__Work to do__:
Can you reproduce every one of the following entries line for line, changing nothing?

__Materials provided__:
#####

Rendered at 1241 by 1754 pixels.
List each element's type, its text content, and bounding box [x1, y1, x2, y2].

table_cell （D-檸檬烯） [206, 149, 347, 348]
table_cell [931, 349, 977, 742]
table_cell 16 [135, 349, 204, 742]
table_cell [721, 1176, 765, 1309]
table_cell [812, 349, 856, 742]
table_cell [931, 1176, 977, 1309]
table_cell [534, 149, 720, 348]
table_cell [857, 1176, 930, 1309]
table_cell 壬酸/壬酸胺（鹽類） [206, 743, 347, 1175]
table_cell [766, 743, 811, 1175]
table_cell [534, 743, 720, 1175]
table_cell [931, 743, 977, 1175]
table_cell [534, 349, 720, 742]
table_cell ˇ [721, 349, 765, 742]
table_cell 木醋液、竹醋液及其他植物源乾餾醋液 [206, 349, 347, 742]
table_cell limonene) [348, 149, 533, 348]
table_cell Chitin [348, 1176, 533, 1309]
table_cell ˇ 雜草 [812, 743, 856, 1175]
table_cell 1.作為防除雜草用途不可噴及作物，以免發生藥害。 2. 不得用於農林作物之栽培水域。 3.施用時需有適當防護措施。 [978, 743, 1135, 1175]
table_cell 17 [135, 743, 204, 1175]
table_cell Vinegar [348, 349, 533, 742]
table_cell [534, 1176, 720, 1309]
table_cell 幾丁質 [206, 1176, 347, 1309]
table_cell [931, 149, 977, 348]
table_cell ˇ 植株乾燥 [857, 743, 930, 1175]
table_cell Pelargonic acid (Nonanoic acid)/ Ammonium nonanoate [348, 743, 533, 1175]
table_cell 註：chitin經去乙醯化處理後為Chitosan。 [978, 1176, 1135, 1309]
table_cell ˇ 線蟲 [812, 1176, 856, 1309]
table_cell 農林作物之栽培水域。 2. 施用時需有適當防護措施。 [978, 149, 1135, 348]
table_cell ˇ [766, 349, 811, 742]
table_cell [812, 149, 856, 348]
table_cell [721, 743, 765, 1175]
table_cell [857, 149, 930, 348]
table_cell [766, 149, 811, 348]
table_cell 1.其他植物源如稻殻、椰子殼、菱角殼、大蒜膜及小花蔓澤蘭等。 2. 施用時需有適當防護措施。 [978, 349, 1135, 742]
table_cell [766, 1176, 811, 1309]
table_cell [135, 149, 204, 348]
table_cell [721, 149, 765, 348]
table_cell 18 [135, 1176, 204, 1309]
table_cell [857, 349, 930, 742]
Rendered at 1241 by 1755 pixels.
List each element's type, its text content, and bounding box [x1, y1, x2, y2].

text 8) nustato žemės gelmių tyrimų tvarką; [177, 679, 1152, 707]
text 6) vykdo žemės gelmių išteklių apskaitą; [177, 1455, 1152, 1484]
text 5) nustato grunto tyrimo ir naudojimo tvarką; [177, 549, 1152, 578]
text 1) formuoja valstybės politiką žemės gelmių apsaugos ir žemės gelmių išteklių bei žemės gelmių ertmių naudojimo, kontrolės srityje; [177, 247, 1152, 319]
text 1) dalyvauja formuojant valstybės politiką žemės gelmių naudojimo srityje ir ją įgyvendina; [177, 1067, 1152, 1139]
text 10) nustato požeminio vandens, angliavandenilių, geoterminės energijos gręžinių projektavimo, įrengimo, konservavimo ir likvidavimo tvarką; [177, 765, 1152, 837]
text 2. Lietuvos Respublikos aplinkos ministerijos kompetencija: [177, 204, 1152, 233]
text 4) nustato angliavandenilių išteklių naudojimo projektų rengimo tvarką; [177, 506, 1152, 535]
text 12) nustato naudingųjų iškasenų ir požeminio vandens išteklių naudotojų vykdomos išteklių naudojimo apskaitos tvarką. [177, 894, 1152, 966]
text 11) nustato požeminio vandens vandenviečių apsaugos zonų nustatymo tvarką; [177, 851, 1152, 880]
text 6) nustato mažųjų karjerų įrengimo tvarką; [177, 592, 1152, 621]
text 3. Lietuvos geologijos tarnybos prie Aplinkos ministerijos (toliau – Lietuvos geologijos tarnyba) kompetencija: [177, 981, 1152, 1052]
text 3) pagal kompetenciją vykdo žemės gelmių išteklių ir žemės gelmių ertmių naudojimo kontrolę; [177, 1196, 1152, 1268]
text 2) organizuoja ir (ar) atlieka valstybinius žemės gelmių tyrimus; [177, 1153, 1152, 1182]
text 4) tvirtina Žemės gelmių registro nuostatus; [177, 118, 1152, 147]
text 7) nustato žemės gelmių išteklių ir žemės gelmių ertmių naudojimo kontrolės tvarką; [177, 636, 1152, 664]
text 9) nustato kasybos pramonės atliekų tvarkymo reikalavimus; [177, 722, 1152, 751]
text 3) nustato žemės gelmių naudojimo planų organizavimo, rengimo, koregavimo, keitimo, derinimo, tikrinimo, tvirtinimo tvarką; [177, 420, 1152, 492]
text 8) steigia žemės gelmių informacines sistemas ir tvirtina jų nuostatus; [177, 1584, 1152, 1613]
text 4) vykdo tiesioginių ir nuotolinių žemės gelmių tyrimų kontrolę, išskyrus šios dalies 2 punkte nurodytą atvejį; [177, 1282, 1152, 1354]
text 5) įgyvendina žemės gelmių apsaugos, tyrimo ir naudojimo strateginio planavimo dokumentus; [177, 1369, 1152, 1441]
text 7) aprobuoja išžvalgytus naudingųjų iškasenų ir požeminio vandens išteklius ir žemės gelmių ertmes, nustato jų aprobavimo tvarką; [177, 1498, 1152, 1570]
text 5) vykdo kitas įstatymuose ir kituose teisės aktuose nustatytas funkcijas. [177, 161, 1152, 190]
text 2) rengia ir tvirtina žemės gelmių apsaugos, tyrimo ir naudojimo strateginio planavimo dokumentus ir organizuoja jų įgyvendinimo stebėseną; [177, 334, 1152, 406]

#####

__Response__:
Rendered at 1241 by 1754 pixels.
List each element's type, its text content, and bounding box [x1, y1, x2, y2].

table_cell （D-檸檬烯） [206, 149, 347, 348]
table_cell [931, 349, 977, 742]
table_cell 16 [135, 349, 204, 742]
table_cell [721, 1176, 765, 1309]
table_cell [812, 349, 856, 742]
table_cell [931, 1176, 977, 1309]
table_cell [534, 149, 720, 348]
table_cell [857, 1176, 930, 1309]
table_cell 壬酸/壬酸胺（鹽類） [206, 743, 347, 1175]
table_cell [766, 743, 811, 1175]
table_cell [534, 743, 720, 1175]
table_cell [931, 743, 977, 1175]
table_cell [534, 349, 720, 742]
table_cell ˇ [721, 349, 765, 742]
table_cell 木醋液、竹醋液及其他植物源乾餾醋液 [206, 349, 347, 742]
table_cell limonene) [348, 149, 533, 348]
table_cell Chitin [348, 1176, 533, 1309]
table_cell ˇ 雜草 [812, 743, 856, 1175]
table_cell 1.作為防除雜草用途不可噴及作物，以免發生藥害。 2. 不得用於農林作物之栽培水域。 3.施用時需有適當防護措施。 [978, 743, 1135, 1175]
table_cell 17 [135, 743, 204, 1175]
table_cell Vinegar [348, 349, 533, 742]
table_cell [534, 1176, 720, 1309]
table_cell 幾丁質 [206, 1176, 347, 1309]
table_cell [931, 149, 977, 348]
table_cell ˇ 植株乾燥 [857, 743, 930, 1175]
table_cell Pelargonic acid (Nonanoic acid)/ Ammonium nonanoate [348, 743, 533, 1175]
table_cell 註：chitin經去乙醯化處理後為Chitosan。 [978, 1176, 1135, 1309]
table_cell ˇ 線蟲 [812, 1176, 856, 1309]
table_cell 農林作物之栽培水域。 2. 施用時需有適當防護措施。 [978, 149, 1135, 348]
table_cell ˇ [766, 349, 811, 742]
table_cell [812, 149, 856, 348]
table_cell [721, 743, 765, 1175]
table_cell [857, 149, 930, 348]
table_cell [766, 149, 811, 348]
table_cell 1.其他植物源如稻殻、椰子殼、菱角殼、大蒜膜及小花蔓澤蘭等。 2. 施用時需有適當防護措施。 [978, 349, 1135, 742]
table_cell [766, 1176, 811, 1309]
table_cell [135, 149, 204, 348]
table_cell [721, 149, 765, 348]
table_cell 18 [135, 1176, 204, 1309]
table_cell [857, 349, 930, 742]
Rendered at 1241 by 1755 pixels.
List each element's type, its text content, and bounding box [x1, y1, x2, y2].

text 8) nustato žemės gelmių tyrimų tvarką; [177, 679, 1152, 707]
text 6) vykdo žemės gelmių išteklių apskaitą; [177, 1455, 1152, 1484]
text 5) nustato grunto tyrimo ir naudojimo tvarką; [177, 549, 1152, 578]
text 1) formuoja valstybės politiką žemės gelmių apsaugos ir žemės gelmių išteklių bei žemės gelmių ertmių naudojimo, kontrolės srityje; [177, 247, 1152, 319]
text 1) dalyvauja formuojant valstybės politiką žemės gelmių naudojimo srityje ir ją įgyvendina; [177, 1067, 1152, 1139]
text 10) nustato požeminio vandens, angliavandenilių, geoterminės energijos gręžinių projektavimo, įrengimo, konservavimo ir likvidavimo tvarką; [177, 765, 1152, 837]
text 2. Lietuvos Respublikos aplinkos ministerijos kompetencija: [177, 204, 1152, 233]
text 4) nustato angliavandenilių išteklių naudojimo projektų rengimo tvarką; [177, 506, 1152, 535]
text 12) nustato naudingųjų iškasenų ir požeminio vandens išteklių naudotojų vykdomos išteklių naudojimo apskaitos tvarką. [177, 894, 1152, 966]
text 11) nustato požeminio vandens vandenviečių apsaugos zonų nustatymo tvarką; [177, 851, 1152, 880]
text 6) nustato mažųjų karjerų įrengimo tvarką; [177, 592, 1152, 621]
text 3. Lietuvos geologijos tarnybos prie Aplinkos ministerijos (toliau – Lietuvos geologijos tarnyba) kompetencija: [177, 981, 1152, 1052]
text 3) pagal kompetenciją vykdo žemės gelmių išteklių ir žemės gelmių ertmių naudojimo kontrolę; [177, 1196, 1152, 1268]
text 2) organizuoja ir (ar) atlieka valstybinius žemės gelmių tyrimus; [177, 1153, 1152, 1182]
text 4) tvirtina Žemės gelmių registro nuostatus; [177, 118, 1152, 147]
text 7) nustato žemės gelmių išteklių ir žemės gelmių ertmių naudojimo kontrolės tvarką; [177, 636, 1152, 664]
text 9) nustato kasybos pramonės atliekų tvarkymo reikalavimus; [177, 722, 1152, 751]
text 3) nustato žemės gelmių naudojimo planų organizavimo, rengimo, koregavimo, keitimo, derinimo, tikrinimo, tvirtinimo tvarką; [177, 420, 1152, 492]
text 8) steigia žemės gelmių informacines sistemas ir tvirtina jų nuostatus; [177, 1584, 1152, 1613]
text 4) vykdo tiesioginių ir nuotolinių žemės gelmių tyrimų kontrolę, išskyrus šios dalies 2 punkte nurodytą atvejį; [177, 1282, 1152, 1354]
text 5) įgyvendina žemės gelmių apsaugos, tyrimo ir naudojimo strateginio planavimo dokumentus; [177, 1369, 1152, 1441]
text 7) aprobuoja išžvalgytus naudingųjų iškasenų ir požeminio vandens išteklius ir žemės gelmių ertmes, nustato jų aprobavimo tvarką; [177, 1498, 1152, 1570]
text 5) vykdo kitas įstatymuose ir kituose teisės aktuose nustatytas funkcijas. [177, 161, 1152, 190]
text 2) rengia ir tvirtina žemės gelmių apsaugos, tyrimo ir naudojimo strateginio planavimo dokumentus ir organizuoja jų įgyvendinimo stebėseną; [177, 334, 1152, 406]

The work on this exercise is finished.